The central bank said in September that a cyberattack briefly took its website offline.
Internet access has been severely limited in Iran since widespread protests erupted over the death in mid-September of a young Kurdish woman, Mahsa Amini, while in the custody of the morality police over enforcement of mandatory dress code laws.

An Iranian lawmaker and IRGC officer in December called for the “serious implementation” of a 2011 law to reduce diplomatic relations with the United Kingdom.
At the time the outer walls of the UK embassy in Tehran were defaced by anti-British slogans. This week, hardliner elements did the same to the French embassy after the satirical Paris magazine Charlie Hebdo published a special issue with caricatures of Supreme Leader Ali Khamenei.
The issue of downgrading Tehran's ties with London had also been discussed at the Iranian parliament in 2009 and 2010. In 2010 ultraconservative lawmakers demanded severing ties with London altogether. The motion was sent to the Foreign Relations and National Security Committee of the Majles, but did not go any further.
Esmail Kowsari, an IRGC general who is a member of the parliament (Majles), demanded the implementation of the law against the UK and also called on the government to reconsider its ties with Germany and France.
In 2011, the move was motivated by a set of UK sanctions against Iran and in late 2022 Iranian hardliners began a series of acts of vandalism against the British embassy in Tehran as the United Kingdom, Germany and France took the lead in escalating international actions against Iran's human rights violation and drone deliveries to Russia, as well as passing a resolution at the United Nations to set up a fact-finding committee about Tehran's violations of human rights.
Kowsari told Etemad Online in December that the three European states have sinister ideas about the Iranian nation and their anti-Iranian moves have proven this. Kowsari also said in an interview with the IRGC-linked Fars News Agency: "We wish to expand our diplomatic relations, but we do not want this relation at any price."

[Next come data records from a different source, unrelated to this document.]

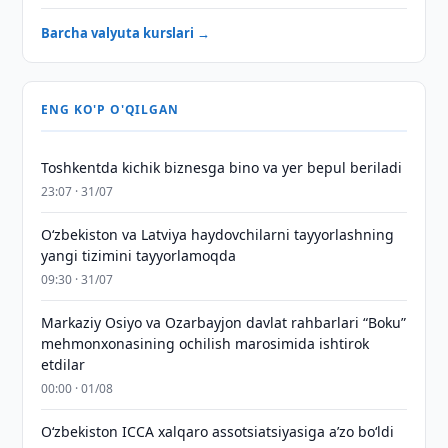
Barcha valyuta kurslari →
ENG KO'P O'QILGAN
Toshkentda kichik biznesga bino va yer bepul beriladi
23:07 · 31/07
Oʻzbekiston va Latviya haydovchilarni tayyorlashning
yangi tizimini tayyorlamoqda
09:30 · 31/07
Markaziy Osiyo va Ozarbayjon davlat rahbarlari “Boku”
mehmonxonasining ochilish marosimida ishtirok
etdilar
00:00 · 01/08
O‘zbekiston ICCA xalqaro assotsiatsiyasiga aʼzo bo‘ldi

Thursday morning in Tehran, vigilante groups vandalized parts of the French embassy in Tehran in revenge for French satirical publication Charlie Hebdo publishing a special issue on Wednesday with cartoons about Khamenei under the title: "Let's take back the mullahs to where they come from."
The Iranian foreign minister called the cartoons "rude and unethical" and summoned the French ambassador to the Foreign Ministry to hand him a note of protest mindless of the fact that unlike the Islamic Republic, the French government does not intervene in the affairs of independent press. Foreign Minister Hossein Amir-Abdollahian threatened to give a firm and effective response to the satirical weekly. Meanwhile, Iran shut down the French "Iranian Studies Center" in Tehran, a prestigious research center whose works are respected by Iranian and French scholars.

The 2011 legislation was followed by an arson attack on the British embassy in Tehran by vigilante groups who were characterized by the government-owned press as "students," but independent sources questioned the characterization. Iran's -then- deputy foreign ministers Hassan Ghashghavi and Ali Ahani went to the Majles to convince the lawmakers that cutting ties with London was not in the country's interest. The Majles subsequently added a clause to the legislation which said that ties with the UK could be normalized if the UK changed its policies toward Iran.
In 2017 Ahmadinejad called the legislation and the attack on the British embassy a move that provided pretexts to the United Kingdom to take action against Iran. He also accused the Iranian state television of broadcasting live the attack on the British embassy.
Hardliner members of the parliament prevented -then- UK Foreign Secretary Jack Straw from taking part in Hassan Rouhani's inauguration ceremony in 2013. But eventually, three years later the two countries’ embassies were reopened after a relatively long closure.